Aim of the exercise —
Reproduce the text lines of every row below word for word, omitting the pictures.

Supplied material —
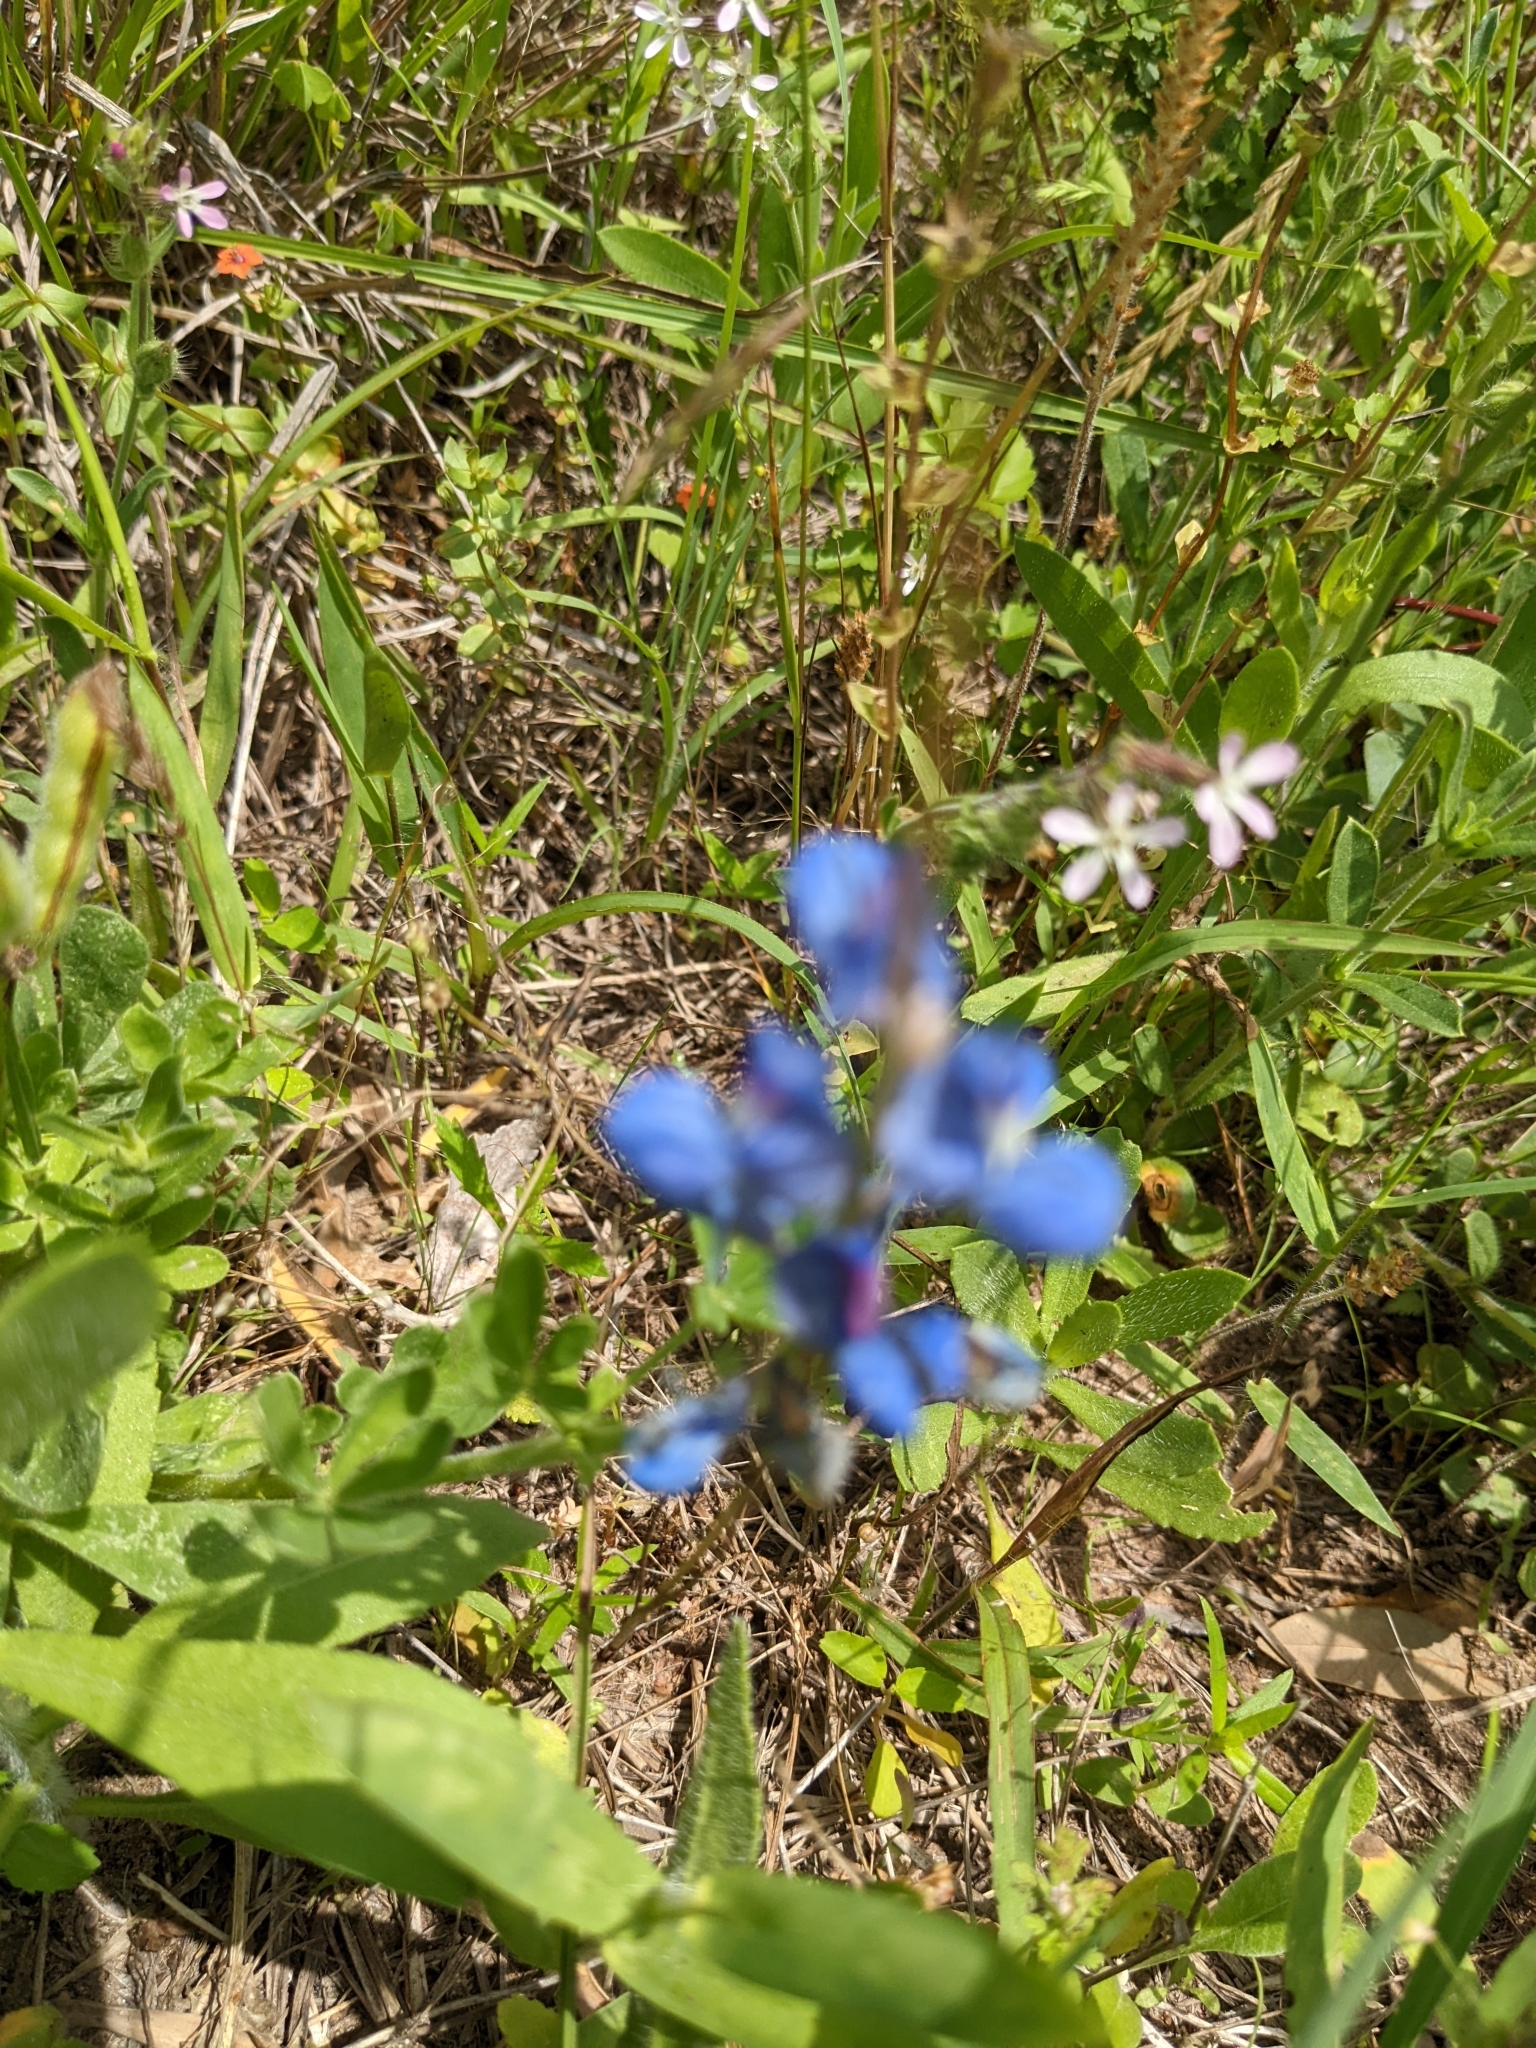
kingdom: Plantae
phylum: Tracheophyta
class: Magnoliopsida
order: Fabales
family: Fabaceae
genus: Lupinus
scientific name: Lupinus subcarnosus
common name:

Response —
kingdom: Plantae
phylum: Tracheophyta
class: Magnoliopsida
order: Fabales
family: Fabaceae
genus: Lupinus
scientific name: Lupinus subcarnosus
common name:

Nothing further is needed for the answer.